I can’t exactly remember when I met Bob Koster, but probably some time in my first year at Universal, where I had been hired to establish a material culture archive to collect all the history they had lost, despite being housed on the same piece of east Valley land for 85 years. Bob had called me, because he had materials he was interested in donating to “Archives & Collections,” as the new unit was called, and he wanted me to meet Peggy, his stepmom and the widow of Henry Koster.
Koster père is best known as the director of Three Smart Girls (1936), Harvey (1950) and Flower Drum Song (1961). So, I drove out to Van Nuys where I met Bob Koster in his crowded flat, before we drove out to Leisure Village in Camarillo, where I was introduced to Peggy Moran, a rising star at Universal when she met the director who had financially saved the studio with his Deanna Durbin pictures. She was still beautiful. Bob’s mom, who had come with Henry from the old country, was the casualty. But Bob adored Peggy. Bob was also about to move out to the Village. What I didn’t know back then was that Bob was also in the business, a long time A.D. on both coasts. A bond between us then and now was that I knew his dad.
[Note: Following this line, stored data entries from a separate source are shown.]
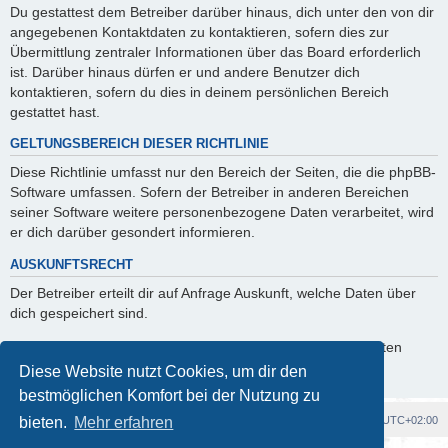
Du gestattest dem Betreiber darüber hinaus, dich unter den von dir
angegebenen Kontaktdaten zu kontaktieren, sofern dies zur
Übermittlung zentraler Informationen über das Board erforderlich
ist. Darüber hinaus dürfen er und andere Benutzer dich
kontaktieren, sofern du dies in deinem persönlichen Bereich
gestattet hast.
GELTUNGSBEREICH DIESER RICHTLINIE
Diese Richtlinie umfasst nur den Bereich der Seiten, die die phpBB-
Software umfassen. Sofern der Betreiber in anderen Bereichen
seiner Software weitere personenbezogene Daten verarbeitet, wird
er dich darüber gesondert informieren.
AUSKUNFTSRECHT
Der Betreiber erteilt dir auf Anfrage Auskunft, welche Daten über
dich gespeichert sind.
Du kannst jederzeit die Löschung bzw. Sperrung deiner Daten
verlangen. Kontaktiere hierzu bitte den Betreiber.
Diese Website nutzt Cookies, um dir den
bestmöglichen Komfort bei der Nutzung zu
Foren-Übersicht
Alle Cookies löschen
Alle Zeiten sind
UTC+02:00
bieten.
Mehr erfahren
I met Henry Koster exactly once when I interviewed him on June 25, 1975 at his home. The house was filled with paintings, because he had become a painter, predominantly of portraits. I rediscovered many of those paintings, including one of Bob, in Peggy’s house almost 25 years later. At the time, I had come to California on a Louis B. Mayer Foundation oral history grant, administered by the AFI. My topic was German Jewish refugees in Hollywood who had fled from Hitler. James Powers, the old Variety critic, was my conduit to Wilhelm Thiele, Joe Pasternak, John Brahm, Francis Lederer, John Mylong-Münz, and Henry Koster, among others. Koster had retired not quite ten years earlier, after the huge success of his The Singing Nun (1966) with Debbie Reynolds.
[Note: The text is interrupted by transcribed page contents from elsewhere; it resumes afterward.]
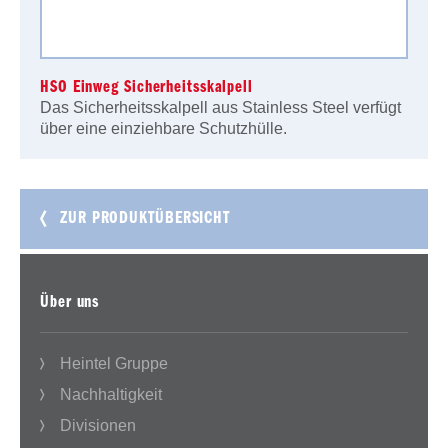
HSO Einweg Sicherheitsskalpell
Das Sicherheitsskalpell aus Stainless Steel verfügt
über eine einziehbare Schutzhülle.
ZUR PRODUKTÜBERSICHT
Über uns
Heintel Gruppe
Nachhaltigkeit
Divisionen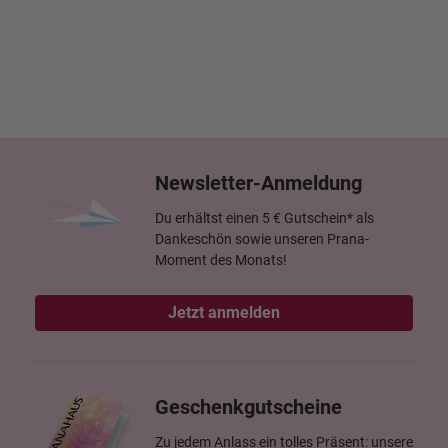
Newsletter-Anmeldung
Du erhältst einen 5 € Gutschein* als
Dankeschön sowie unseren Prana-
Moment des Monats!
Jetzt anmelden
Geschenkgutscheine
Zu jedem Anlass ein tolles Präsent: unsere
Henry Koster was born in Berlin on May 1, 1905, coincidently my birthday. Hermann Kosterlitz, as he was then known, began his film career in the last ten years of the silent era, writing scripts for another director who was to become an émigré, Kurt (Curtis) Berhnhardt. Koster’s second directorial effort in 1933, The Ugly Girl, was banned after Nazi thugs interrupted screenings in Berlin and elsewhere. For the next few years he wandered through France, Hungary, Austria, and Holland, writing and/or directing films for little money, and often no screen credit, due to the lack of a passport and work permit. Then with no more than a promise, he landed in Hollywood with his friend, producer Joe Pasternak, and camped out at Universal’s gate, until Charles Rogers gave them the job Carl Laemmle had promised them, before he lost control of the studio. Together they discovered Deanna Durbin and turned her into a hit machine with six musicals, including 100 Men and a Girl (1937) and Spring Parade (1940). Koster then moved to Fox, where he spent the rest of his career, directing nearly forty films. Here are my notes on the visit:
"When I arrive at his Pacific Palisades home one Sunday morning, it is his paintings that he shows me first. We quickly begin the interview, because he tells me he hadn’t much time. His English is excellent and can only be defined as cultured and vaguely European. Our interview ends quite soon, when I am reminded that he has another appointment. Before I leave, I am allowed one quick photo, and then I am on my way."
The interview manuscript is seventeen pages, which isn’t that short, although it does seem he was not particularly interested in keeping a twenty-four-year-old grad student around for very long. And in truth, I really had no clue at that point. I didn’t know that you have to go into an oral history knowing more about the person than they will ever tell you. Such oral histories are done to recover all that which is not in the written historical record.
In any case, it didn’t dampen my enthusiasm for all things Koster. One of my first large pieces at Universal was “Three Smart Guys: How a few penniless German émigrés saved Universal Studios” in Film History (1999). The same year I wrote about my own favorite Deanna Durbin film, “Spring Parade (1940): Imperial Austria Lives Again (at Universal)” in Modern Austrian Literature (1999). Bob Koster had made me a tape of that film, because Universal lost the rights back in 1945 and it has never been available since then.
Peggy played a supporting role in that film, but she may have met Henry on the set of First Love (1940), where she had an uncredited role. I cherish the dinners that I enjoyed in her and Bob’s company, before she passed in 2002. Bob and I are still friends. Bob has also written an autobiography, which I was going to write about, but will now have to wait for a Part II.